8 23) Short essay. With the Human Genome Project behind us we know several ways of dealing with gaps in the genomic sequence. The environmental shotgun sequencing in the Sargasso Sea is sure to reveal genomes full of gaps, what could be the cause of these gaps and what are several ways that we could deal with them using the whole genome mapping approach? 24) Short answer. In the Environmental Shotgun Sequencing paper, Figure 5B shows a series of sequences that do not quite match the consensus sequence of the Prochlorococcus scaffold; the third block of sequences from the top shows a peculiar vertical pattern of T>C transitions, what could this suggest about these haplotypes from an evolutionary standpoint? 25) Whole-genome assembly (WGA) and compartmentalized shotgun assembly (CSA) are approaches that were used to sequence the human genome. Pretend that you are working in a lab and are about to begin sequencing a new organism. Give a brief explanation of each of these approaches and then choose the approach you are going to use for your experiment and give an argument of why you chose that approach. 26) Table 2 and 3 are needed from the Environmental Genome Shotgun Sequencing of the Sargasso Sea article. a. Explain the relevance of Table 2 to the research performed on the Sargasso Sea. b. What were the biologists trying to show with Table 3?

9 27) What type of plamids were found in the Sargasso Sea and what function were they thought to have? How did they know they were plasmids? 28) About Figure 6 in Sargasso Sea: What was the main genetic marker used and why did they use more? What evidence of eukaryotes was found in the sample? 29) Imagine you are a grad student working in a lab, and the main part of your research is to sequence and analyze unknown genomes. One day you receive samples of soil from a 3 rd world country where the soil used for cultivating the crop has changed its properties, so that it is no longer produces crops vital for that country. The preliminary analyses show that the changes are due to the activities of unknown organisms populating the soil, and not from hazardous human activities (such as secret and unauthorized nuclear waste dump). Your task, as a former student of Dr. Young s functional genomics course, is to analyze and identify the mystery trouble bug. 29A Outline a plan/algorithm for obtaining the necessary information for obtaining the genomic information. 29B Propose a criteria/method on how the organism(-s) might be identified. 30) In Venter s research on the Sargasso Sea how does the data in Table 1 relate to Fig. 6. What methods might you use to determine if some of the genes had eukaryotic origins and/or what methods did these researchers use? Why would these methods work?

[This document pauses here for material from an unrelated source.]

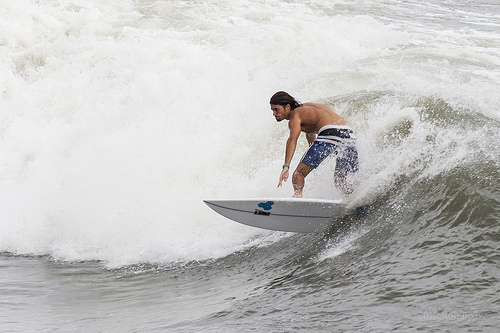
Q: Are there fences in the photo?
A: No, there are no fences.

10 31) In Whole Genome Assembly why is it important to have both a Unitigger and a Discriminator? In your answer be sure to include the function of each step. 32) In the first project by Venter, to sequence the human genome, all sequence data was from a single organism. This means his task was "simply" to line up all of the contigs they obtained. In his attempt at environmental genome sequencing, the sequence data is from hundreds or thousands of species. What techniques did Venter employ to separate the sequence reads to their appropriate genome? 33) Compare and contrast the assembly and validation analysis done in the human sequencing project with that done in the environmental genomic project. 34) A research opportunity on genome sequencing was announced. In the announcement, it was stated that the research was going to use yeast artificial chromosome (YAC) as a vector. To apply for this research opportunity you are asked to write a proposal to make the experiment more efficient. Give an outline of that proposal. 35) An analysis of microbial populations using whole genome shotgun sequencing has been completed by a researcher. In their analysis, they want to depict the species richness and abundance in the sample. In doing so, they intend to base their entire analysis on the sequence similarity with known rrna sequences. Would you agree with this approach, and do it similarly, if it were you? Explain your logic.